··· Source information
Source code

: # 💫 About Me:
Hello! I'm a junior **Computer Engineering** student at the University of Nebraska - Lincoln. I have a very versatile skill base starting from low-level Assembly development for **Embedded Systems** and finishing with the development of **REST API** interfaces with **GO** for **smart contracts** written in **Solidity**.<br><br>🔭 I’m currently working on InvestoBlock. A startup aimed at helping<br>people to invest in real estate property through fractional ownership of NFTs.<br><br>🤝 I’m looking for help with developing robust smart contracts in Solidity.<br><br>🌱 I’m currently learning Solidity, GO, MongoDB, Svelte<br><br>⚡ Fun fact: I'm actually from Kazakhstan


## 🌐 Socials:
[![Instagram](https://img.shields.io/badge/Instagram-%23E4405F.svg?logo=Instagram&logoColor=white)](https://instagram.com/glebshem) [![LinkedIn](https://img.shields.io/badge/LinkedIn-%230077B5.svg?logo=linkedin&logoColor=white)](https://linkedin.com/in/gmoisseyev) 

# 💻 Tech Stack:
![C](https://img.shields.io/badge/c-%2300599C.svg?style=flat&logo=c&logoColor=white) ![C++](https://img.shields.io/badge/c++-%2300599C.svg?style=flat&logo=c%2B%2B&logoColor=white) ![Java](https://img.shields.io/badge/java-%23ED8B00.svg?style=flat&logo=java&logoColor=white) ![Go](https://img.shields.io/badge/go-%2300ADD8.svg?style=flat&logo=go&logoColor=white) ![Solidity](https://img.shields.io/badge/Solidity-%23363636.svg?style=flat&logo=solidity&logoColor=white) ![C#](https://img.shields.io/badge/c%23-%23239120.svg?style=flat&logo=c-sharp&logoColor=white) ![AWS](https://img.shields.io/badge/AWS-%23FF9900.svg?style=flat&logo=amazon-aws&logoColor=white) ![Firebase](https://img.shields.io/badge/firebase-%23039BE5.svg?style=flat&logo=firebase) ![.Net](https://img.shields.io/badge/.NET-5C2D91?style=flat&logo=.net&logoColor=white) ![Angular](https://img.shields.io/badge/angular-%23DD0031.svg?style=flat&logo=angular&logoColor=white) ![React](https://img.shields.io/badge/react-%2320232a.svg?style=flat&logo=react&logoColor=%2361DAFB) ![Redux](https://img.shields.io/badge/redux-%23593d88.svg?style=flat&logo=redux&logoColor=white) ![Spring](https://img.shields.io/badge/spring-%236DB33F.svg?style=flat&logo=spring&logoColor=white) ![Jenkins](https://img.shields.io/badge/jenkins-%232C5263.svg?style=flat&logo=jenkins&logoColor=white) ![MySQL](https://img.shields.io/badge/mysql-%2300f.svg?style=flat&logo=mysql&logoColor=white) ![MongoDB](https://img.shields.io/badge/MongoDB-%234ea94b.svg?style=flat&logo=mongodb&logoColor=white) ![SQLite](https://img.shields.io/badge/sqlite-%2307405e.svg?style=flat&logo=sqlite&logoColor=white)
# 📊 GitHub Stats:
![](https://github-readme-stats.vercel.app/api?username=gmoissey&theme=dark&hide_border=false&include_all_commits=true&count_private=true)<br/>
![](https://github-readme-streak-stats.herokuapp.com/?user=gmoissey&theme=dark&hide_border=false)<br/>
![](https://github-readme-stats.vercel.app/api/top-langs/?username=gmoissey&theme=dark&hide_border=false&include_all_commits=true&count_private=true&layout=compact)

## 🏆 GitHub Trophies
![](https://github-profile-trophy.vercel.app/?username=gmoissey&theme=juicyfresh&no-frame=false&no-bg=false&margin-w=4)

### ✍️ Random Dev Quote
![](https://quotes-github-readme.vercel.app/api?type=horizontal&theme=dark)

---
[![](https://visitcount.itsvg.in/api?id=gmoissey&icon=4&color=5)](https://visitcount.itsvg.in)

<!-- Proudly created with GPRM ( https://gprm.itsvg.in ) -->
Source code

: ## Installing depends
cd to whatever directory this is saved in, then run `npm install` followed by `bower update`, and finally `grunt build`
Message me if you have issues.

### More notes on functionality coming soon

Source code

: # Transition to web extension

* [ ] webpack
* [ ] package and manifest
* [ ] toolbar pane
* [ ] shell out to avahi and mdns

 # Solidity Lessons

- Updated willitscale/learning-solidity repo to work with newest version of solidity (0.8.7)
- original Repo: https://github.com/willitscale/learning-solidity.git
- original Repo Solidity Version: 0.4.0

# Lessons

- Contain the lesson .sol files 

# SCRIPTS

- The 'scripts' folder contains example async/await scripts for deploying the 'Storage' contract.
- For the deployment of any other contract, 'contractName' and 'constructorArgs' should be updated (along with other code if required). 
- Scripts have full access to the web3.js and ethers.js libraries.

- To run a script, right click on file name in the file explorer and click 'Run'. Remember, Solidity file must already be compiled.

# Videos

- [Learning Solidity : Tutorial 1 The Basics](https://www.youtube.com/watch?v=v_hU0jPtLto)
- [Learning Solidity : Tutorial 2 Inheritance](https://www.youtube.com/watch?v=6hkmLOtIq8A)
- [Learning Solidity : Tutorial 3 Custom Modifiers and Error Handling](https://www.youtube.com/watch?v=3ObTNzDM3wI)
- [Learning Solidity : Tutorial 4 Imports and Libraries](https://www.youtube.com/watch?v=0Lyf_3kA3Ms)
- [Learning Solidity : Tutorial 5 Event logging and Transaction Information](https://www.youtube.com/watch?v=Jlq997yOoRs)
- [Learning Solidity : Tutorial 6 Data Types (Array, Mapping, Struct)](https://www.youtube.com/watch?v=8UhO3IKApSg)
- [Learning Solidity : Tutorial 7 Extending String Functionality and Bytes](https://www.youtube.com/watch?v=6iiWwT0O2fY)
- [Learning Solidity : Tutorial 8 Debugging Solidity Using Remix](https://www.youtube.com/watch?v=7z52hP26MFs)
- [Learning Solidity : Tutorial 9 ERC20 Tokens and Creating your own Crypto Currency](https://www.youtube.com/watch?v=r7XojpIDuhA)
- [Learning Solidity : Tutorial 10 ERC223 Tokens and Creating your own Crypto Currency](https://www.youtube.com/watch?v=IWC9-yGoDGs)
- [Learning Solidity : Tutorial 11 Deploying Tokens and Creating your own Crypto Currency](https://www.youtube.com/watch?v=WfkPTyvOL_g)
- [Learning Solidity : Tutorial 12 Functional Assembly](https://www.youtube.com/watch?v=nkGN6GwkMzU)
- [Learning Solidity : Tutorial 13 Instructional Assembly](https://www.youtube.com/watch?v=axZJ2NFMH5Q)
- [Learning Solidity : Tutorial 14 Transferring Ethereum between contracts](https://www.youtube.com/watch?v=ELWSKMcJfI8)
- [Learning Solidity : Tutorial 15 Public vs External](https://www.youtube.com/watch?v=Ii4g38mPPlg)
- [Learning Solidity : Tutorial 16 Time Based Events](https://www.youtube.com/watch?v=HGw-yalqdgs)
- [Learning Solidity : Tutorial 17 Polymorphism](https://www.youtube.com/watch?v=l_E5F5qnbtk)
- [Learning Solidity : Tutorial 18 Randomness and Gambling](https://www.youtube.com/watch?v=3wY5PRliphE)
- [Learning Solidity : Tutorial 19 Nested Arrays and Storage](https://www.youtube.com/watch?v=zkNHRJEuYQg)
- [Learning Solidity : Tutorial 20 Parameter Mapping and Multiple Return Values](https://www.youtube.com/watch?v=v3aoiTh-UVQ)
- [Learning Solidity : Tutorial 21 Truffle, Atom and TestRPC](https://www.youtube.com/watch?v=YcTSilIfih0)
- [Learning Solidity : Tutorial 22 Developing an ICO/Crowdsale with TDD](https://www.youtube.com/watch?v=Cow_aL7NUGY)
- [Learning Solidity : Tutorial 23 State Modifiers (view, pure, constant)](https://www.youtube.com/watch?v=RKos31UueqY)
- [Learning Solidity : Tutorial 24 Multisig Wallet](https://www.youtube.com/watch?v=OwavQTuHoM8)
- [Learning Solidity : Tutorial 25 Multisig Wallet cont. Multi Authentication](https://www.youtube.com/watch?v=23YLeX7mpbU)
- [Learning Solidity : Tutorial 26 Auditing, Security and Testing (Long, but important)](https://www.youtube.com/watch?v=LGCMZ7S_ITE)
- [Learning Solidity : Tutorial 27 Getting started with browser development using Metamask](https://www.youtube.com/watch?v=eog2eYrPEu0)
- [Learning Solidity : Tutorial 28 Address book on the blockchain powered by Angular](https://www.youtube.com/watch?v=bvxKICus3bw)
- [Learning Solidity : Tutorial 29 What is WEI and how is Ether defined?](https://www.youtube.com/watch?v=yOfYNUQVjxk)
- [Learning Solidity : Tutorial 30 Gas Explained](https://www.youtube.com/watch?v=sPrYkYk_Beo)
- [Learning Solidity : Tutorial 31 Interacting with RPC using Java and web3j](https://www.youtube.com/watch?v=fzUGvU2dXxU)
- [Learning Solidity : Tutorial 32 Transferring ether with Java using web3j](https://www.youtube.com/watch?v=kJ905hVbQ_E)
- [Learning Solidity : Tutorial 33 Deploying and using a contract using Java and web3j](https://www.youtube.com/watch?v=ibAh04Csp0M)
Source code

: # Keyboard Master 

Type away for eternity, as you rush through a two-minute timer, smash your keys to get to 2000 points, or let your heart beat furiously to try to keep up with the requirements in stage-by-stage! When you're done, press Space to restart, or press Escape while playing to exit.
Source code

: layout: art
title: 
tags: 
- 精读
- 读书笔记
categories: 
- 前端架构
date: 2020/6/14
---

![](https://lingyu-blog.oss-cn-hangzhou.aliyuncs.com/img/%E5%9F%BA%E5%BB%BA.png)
······
Exercise requirements →
All that is wanted is the stretch of lines above from the one containing "- [Learning Solidity : Tutorial 25" through the one containing "- [Learning Solidity : Tutorial 27", duplicated exactly.

Your response →
- [Learning Solidity : Tutorial 25 Multisig Wallet cont. Multi Authentication](https://www.youtube.com/watch?v=23YLeX7mpbU)
- [Learning Solidity : Tutorial 26 Auditing, Security and Testing (Long, but important)](https://www.youtube.com/watch?v=LGCMZ7S_ITE)
- [Learning Solidity : Tutorial 27 Getting started with browser development using Metamask](https://www.youtube.com/watch?v=eog2eYrPEu0)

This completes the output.